Things to do:
(1) In the text on the LSTM addition experiments, which script runs all 8 experiments one after another on a GPU?
(2) Please recast the paragraph beginning "We use the default parameters" from the text on the LSTM addition experiments as a short list that keeps its main facts.
(3) Reproduce word for word everything in the text on the LSTM addition experiments from "We use the default" down to "usual operand representation)".

Extract:
▬▬▬▬▬▬▬▬▬▬

This code is based on the following repository: https://github.com/wojciechz/learning_to_execute
You might also want to read their paper: http://arxiv.org/abs/1410.4615
Our objective here is to gain some insight into the limitations of using a Recurrent Neural Network with LSTM units to solve a simple algorithmic task: integer addition.
The model is a character-based RNN that maps integer sum expressions of the form print(<integer operand>+<integer operand>) to the output, which is an integer representing the result of the operation.
We use the default parameters as defined in the original code, with the combined/blend curriculum learning strategy. The network is trained with integer pairs up to 8 characters long. We then test generalization by running tests on pairs that are up to 9 characters long.
Our experiments examine the influences of 3 factors:
- No carry: 0 (false) / 1 (true)
- Zero padding: 0 (false) / 1 (true)
- Input inversion (change "endianess" of operands): 0 (false) / 1 (true)
By encoding the experiments with 3 bits, we have, for example, the following experiment codes:
- 000: Baseline ("carry" can happen, no padding, usual operand representation)
- 010: Zero padding
- 111: No carry, zero padding, inverted operands
Scripts for processing the output are also provided.
All 8 experiments can be executed sequentially on a GPU by calling:
runall.sh
This will generate files that document the evolution of accuracy during training, and show some exemplary predictions. These files can then be used to plot graphs summarizing the results:
cd out ; python2 plots.py
You can also generate color-highlighted versions of the output files to more easily check on which characters prediction fails. Run:
cd out ; ./colorify-all.sh *.txt colored-out

▬▬▬▬▬▬▬▬▬▬

Data section:
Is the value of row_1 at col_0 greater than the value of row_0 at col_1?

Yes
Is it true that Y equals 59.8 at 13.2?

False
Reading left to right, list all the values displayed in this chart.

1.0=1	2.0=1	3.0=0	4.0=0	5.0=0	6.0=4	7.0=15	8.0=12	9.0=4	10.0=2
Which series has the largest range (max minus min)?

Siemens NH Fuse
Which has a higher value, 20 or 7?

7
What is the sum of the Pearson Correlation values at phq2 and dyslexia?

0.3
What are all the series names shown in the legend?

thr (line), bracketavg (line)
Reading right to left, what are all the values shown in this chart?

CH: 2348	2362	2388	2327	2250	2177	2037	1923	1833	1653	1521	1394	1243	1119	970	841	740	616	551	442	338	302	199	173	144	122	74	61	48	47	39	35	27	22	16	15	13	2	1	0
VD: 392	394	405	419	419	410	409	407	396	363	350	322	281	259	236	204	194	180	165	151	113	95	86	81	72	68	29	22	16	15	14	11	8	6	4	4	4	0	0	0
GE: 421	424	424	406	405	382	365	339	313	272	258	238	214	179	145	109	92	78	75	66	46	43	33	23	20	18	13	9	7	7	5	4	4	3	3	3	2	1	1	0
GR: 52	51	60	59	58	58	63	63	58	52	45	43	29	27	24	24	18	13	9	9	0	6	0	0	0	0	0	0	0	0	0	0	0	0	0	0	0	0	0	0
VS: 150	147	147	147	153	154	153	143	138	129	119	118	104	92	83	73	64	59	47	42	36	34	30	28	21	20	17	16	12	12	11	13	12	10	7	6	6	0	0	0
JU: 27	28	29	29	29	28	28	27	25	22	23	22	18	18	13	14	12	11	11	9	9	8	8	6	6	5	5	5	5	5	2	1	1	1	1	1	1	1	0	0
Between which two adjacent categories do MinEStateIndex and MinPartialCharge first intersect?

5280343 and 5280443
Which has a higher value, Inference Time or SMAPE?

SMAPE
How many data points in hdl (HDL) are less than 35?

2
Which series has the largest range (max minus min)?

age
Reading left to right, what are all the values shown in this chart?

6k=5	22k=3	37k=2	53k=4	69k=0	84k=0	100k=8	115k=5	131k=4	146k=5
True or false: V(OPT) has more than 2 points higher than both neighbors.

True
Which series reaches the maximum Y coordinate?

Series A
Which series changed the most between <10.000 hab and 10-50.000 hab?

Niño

▬▬▬▬▬▬▬▬▬▬

Task solutions:
(1) runall.sh

(2)
- Default parameters from the original code, with the combined/blend curriculum learning strategy
- Training on integer pairs up to 8 characters long
- Generalization tested on pairs up to 9 characters long

(3)
We use the default parameters as defined in the original code, with the combined/blend curriculum learning strategy. The network is trained with integer pairs up to 8 characters long. We then test generalization by running tests on pairs that are up to 9 characters long.
Our experiments examine the influences of 3 factors:
- No carry: 0 (false) / 1 (true)
- Zero padding: 0 (false) / 1 (true)
- Input inversion (change "endianess" of operands): 0 (false) / 1 (true)
By encoding the experiments with 3 bits, we have, for example, the following experiment codes:
- 000: Baseline ("carry" can happen, no padding, usual operand representation)